Items listed in a dataset
———
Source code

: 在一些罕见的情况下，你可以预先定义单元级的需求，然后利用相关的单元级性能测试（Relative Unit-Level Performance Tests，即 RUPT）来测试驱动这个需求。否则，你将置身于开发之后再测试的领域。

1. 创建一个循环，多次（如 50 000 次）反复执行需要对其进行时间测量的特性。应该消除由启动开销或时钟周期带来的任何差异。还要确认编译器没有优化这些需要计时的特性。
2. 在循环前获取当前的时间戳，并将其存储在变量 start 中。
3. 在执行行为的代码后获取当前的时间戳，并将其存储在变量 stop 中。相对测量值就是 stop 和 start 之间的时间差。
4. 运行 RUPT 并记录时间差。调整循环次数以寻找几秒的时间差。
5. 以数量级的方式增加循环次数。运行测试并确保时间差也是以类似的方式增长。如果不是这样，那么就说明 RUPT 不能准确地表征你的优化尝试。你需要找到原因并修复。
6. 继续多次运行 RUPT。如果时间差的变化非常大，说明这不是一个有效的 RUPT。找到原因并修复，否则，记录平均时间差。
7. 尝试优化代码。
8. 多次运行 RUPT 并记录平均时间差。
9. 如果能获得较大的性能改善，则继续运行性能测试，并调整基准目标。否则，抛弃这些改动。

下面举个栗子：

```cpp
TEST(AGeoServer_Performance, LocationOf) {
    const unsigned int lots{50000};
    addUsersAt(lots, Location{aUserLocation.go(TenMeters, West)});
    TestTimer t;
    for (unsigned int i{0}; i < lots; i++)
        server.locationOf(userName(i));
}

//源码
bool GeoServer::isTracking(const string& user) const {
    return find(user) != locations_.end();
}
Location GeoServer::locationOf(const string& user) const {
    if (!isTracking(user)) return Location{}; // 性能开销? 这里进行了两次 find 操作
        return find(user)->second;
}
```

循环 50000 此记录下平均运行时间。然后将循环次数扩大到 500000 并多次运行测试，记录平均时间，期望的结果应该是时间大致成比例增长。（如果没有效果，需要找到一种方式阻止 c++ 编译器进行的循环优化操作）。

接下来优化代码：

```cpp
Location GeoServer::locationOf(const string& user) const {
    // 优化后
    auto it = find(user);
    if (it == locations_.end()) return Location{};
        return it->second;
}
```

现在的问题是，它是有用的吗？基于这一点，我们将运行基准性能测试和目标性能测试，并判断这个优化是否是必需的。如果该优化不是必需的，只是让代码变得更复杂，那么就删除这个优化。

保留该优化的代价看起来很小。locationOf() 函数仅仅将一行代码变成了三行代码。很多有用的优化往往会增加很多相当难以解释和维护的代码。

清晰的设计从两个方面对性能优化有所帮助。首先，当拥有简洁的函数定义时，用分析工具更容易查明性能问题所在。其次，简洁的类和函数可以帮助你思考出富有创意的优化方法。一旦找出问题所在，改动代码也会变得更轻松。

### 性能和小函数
———
Problem details
An exact reproduction of all the entries, complete to the last line, is needed.

Reply to the task
Source code

: 在一些罕见的情况下，你可以预先定义单元级的需求，然后利用相关的单元级性能测试（Relative Unit-Level Performance Tests，即 RUPT）来测试驱动这个需求。否则，你将置身于开发之后再测试的领域。

1. 创建一个循环，多次（如 50 000 次）反复执行需要对其进行时间测量的特性。应该消除由启动开销或时钟周期带来的任何差异。还要确认编译器没有优化这些需要计时的特性。
2. 在循环前获取当前的时间戳，并将其存储在变量 start 中。
3. 在执行行为的代码后获取当前的时间戳，并将其存储在变量 stop 中。相对测量值就是 stop 和 start 之间的时间差。
4. 运行 RUPT 并记录时间差。调整循环次数以寻找几秒的时间差。
5. 以数量级的方式增加循环次数。运行测试并确保时间差也是以类似的方式增长。如果不是这样，那么就说明 RUPT 不能准确地表征你的优化尝试。你需要找到原因并修复。
6. 继续多次运行 RUPT。如果时间差的变化非常大，说明这不是一个有效的 RUPT。找到原因并修复，否则，记录平均时间差。
7. 尝试优化代码。
8. 多次运行 RUPT 并记录平均时间差。
9. 如果能获得较大的性能改善，则继续运行性能测试，并调整基准目标。否则，抛弃这些改动。

下面举个栗子：

```cpp
TEST(AGeoServer_Performance, LocationOf) {
    const unsigned int lots{50000};
    addUsersAt(lots, Location{aUserLocation.go(TenMeters, West)});
    TestTimer t;
    for (unsigned int i{0}; i < lots; i++)
        server.locationOf(userName(i));
}

//源码
bool GeoServer::isTracking(const string& user) const {
    return find(user) != locations_.end();
}
Location GeoServer::locationOf(const string& user) const {
    if (!isTracking(user)) return Location{}; // 性能开销? 这里进行了两次 find 操作
        return find(user)->second;
}
```

循环 50000 此记录下平均运行时间。然后将循环次数扩大到 500000 并多次运行测试，记录平均时间，期望的结果应该是时间大致成比例增长。（如果没有效果，需要找到一种方式阻止 c++ 编译器进行的循环优化操作）。

接下来优化代码：

```cpp
Location GeoServer::locationOf(const string& user) const {
    // 优化后
    auto it = find(user);
    if (it == locations_.end()) return Location{};
        return it->second;
}
```

现在的问题是，它是有用的吗？基于这一点，我们将运行基准性能测试和目标性能测试，并判断这个优化是否是必需的。如果该优化不是必需的，只是让代码变得更复杂，那么就删除这个优化。

保留该优化的代价看起来很小。locationOf() 函数仅仅将一行代码变成了三行代码。很多有用的优化往往会增加很多相当难以解释和维护的代码。

清晰的设计从两个方面对性能优化有所帮助。首先，当拥有简洁的函数定义时，用分析工具更容易查明性能问题所在。其次，简洁的类和函数可以帮助你思考出富有创意的优化方法。一旦找出问题所在，改动代码也会变得更轻松。

### 性能和小函数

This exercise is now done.